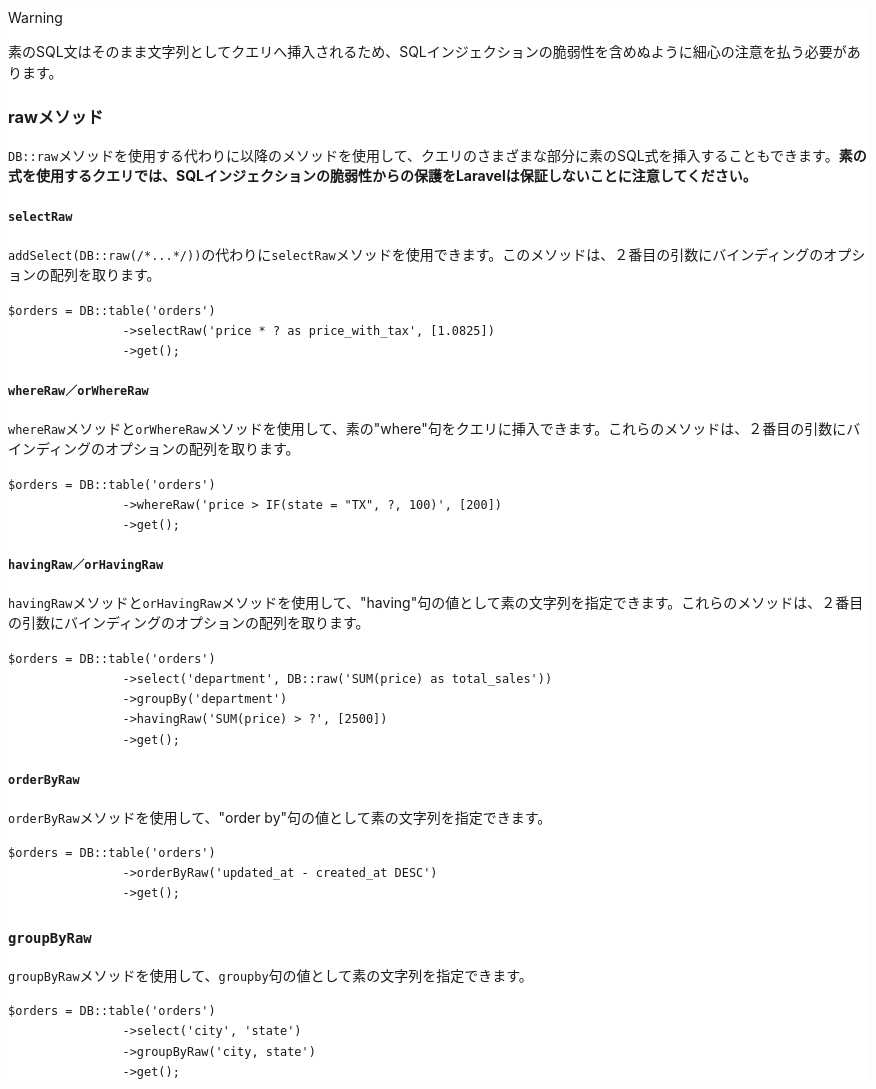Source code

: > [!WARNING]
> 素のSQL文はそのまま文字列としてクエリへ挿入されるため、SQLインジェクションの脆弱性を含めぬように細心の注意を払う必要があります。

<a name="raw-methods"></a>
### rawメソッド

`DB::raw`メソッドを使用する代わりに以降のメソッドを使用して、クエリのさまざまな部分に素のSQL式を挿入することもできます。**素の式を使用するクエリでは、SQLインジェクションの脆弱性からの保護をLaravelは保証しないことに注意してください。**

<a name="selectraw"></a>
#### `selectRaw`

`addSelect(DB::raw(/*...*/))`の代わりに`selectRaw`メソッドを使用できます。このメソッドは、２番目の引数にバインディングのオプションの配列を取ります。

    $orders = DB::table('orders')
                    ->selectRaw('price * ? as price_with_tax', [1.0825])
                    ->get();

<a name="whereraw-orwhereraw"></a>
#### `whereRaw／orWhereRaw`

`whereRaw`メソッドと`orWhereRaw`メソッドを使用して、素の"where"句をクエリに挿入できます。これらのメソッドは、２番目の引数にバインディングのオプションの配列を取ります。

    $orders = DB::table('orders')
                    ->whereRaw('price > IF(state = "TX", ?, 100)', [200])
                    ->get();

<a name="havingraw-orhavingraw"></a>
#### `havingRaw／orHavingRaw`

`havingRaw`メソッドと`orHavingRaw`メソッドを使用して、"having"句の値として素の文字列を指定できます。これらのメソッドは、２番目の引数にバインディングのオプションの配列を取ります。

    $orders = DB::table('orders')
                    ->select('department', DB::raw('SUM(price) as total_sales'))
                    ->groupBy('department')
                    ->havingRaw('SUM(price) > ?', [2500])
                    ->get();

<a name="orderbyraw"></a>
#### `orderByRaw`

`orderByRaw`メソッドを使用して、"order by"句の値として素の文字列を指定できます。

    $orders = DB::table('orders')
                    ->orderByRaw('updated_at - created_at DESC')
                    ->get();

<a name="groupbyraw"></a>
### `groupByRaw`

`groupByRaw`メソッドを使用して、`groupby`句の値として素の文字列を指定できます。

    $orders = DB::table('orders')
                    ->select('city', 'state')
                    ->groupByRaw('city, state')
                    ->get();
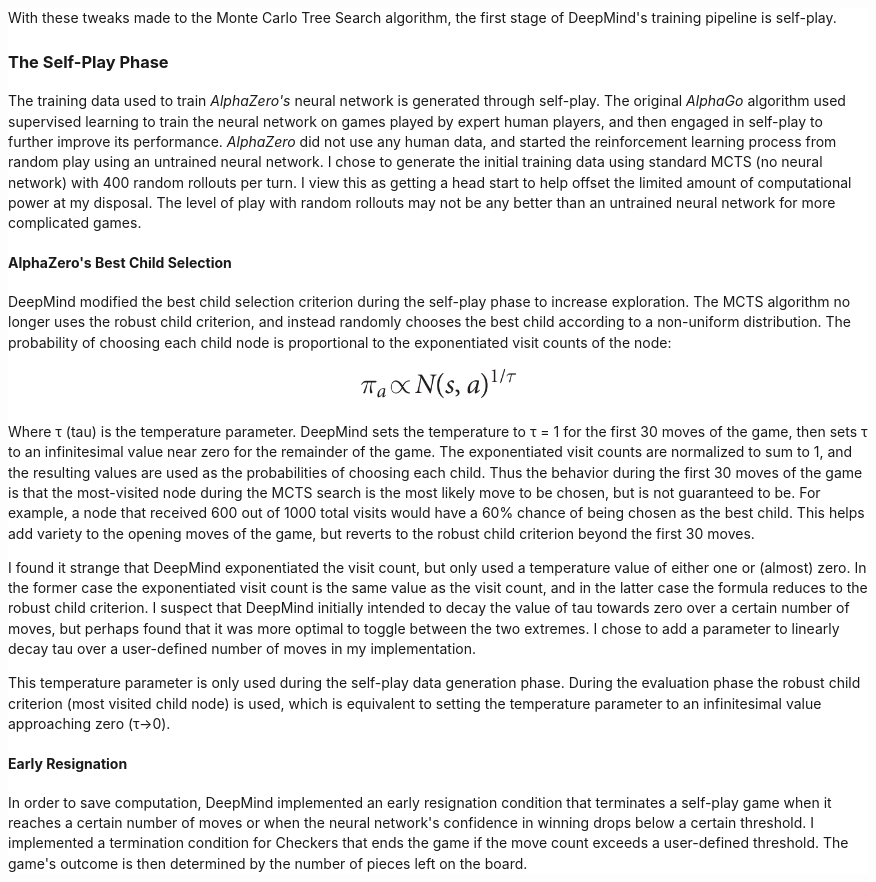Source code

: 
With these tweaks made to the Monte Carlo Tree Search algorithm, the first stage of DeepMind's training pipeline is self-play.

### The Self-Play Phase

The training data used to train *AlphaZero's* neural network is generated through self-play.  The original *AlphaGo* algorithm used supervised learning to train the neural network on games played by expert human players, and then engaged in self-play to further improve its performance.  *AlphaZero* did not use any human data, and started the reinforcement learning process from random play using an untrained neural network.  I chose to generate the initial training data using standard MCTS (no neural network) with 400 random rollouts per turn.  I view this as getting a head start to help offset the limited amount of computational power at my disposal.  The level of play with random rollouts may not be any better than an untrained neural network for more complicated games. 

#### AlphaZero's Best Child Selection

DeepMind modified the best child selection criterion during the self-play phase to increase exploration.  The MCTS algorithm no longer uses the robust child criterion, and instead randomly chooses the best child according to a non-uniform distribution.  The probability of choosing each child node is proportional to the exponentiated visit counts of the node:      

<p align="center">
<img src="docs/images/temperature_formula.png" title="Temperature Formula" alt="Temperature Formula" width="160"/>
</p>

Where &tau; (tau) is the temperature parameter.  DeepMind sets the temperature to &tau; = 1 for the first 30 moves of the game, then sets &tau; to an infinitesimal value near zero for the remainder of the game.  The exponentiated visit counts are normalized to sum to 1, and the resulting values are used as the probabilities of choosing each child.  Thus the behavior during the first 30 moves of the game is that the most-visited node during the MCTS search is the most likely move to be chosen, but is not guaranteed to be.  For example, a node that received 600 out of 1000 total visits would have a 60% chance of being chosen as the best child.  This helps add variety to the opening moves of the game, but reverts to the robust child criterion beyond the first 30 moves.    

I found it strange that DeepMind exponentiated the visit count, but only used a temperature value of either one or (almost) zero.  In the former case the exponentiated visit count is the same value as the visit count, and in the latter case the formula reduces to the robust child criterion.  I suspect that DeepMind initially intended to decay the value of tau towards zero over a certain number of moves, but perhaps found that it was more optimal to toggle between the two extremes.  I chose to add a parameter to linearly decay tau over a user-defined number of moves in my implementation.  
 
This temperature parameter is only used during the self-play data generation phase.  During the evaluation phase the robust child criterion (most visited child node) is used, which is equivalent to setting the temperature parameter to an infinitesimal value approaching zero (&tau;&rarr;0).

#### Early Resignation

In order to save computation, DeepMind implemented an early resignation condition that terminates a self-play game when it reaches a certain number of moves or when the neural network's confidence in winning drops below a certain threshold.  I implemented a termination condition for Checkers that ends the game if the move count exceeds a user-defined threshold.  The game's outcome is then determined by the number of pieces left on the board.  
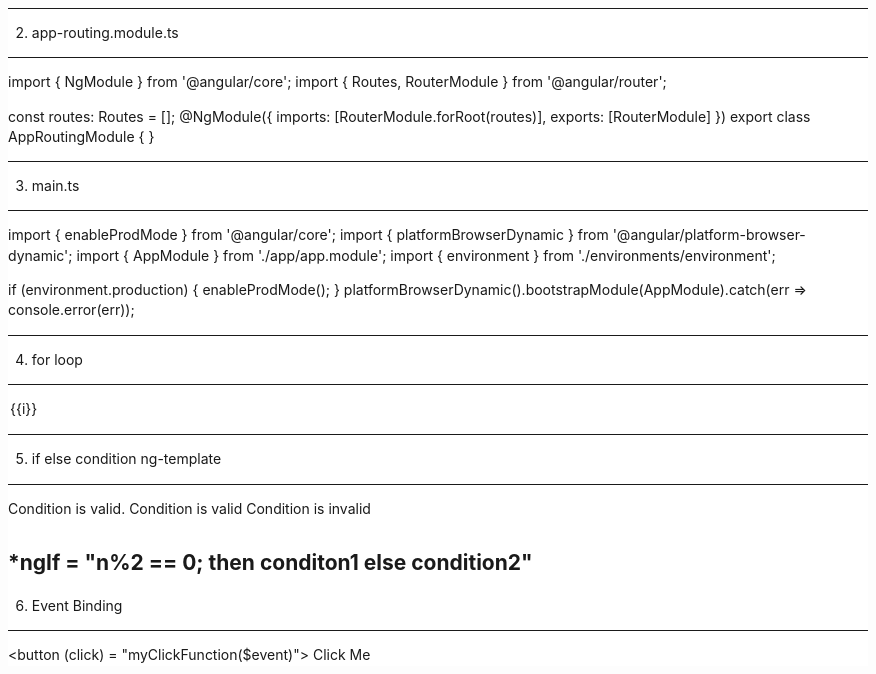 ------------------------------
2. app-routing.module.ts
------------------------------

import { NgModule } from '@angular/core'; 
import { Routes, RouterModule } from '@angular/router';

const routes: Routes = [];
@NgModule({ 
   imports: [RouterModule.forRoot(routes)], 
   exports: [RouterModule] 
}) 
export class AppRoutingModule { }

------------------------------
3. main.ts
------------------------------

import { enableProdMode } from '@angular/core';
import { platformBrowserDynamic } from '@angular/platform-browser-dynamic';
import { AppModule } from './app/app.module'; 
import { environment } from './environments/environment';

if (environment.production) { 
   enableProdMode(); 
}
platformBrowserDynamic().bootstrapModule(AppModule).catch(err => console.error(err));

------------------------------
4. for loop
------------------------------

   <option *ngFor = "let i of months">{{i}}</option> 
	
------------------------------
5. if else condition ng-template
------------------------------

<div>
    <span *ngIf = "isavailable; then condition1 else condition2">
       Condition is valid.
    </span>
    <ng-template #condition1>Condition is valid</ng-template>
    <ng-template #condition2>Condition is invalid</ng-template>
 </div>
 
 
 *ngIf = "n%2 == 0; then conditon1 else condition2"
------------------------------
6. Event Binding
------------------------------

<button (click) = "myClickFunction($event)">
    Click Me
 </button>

________________

* **Exercise objective**:
Filter the records above down to the lines containing "only".

* **Output for this exercise**:
I found it strange that DeepMind exponentiated the visit count, but only used a temperature value of either one or (almost) zero.  In the former case the exponentiated visit count is the same value as the visit count, and in the latter case the formula reduces to the robust child criterion.  I suspect that DeepMind initially intended to decay the value of tau towards zero over a certain number of moves, but perhaps found that it was more optimal to toggle between the two extremes.  I chose to add a parameter to linearly decay tau over a user-defined number of moves in my implementation.  
This temperature parameter is only used during the self-play data generation phase.  During the evaluation phase the robust child criterion (most visited child node) is used, which is equivalent to setting the temperature parameter to an infinitesimal value approaching zero (&tau;&rarr;0).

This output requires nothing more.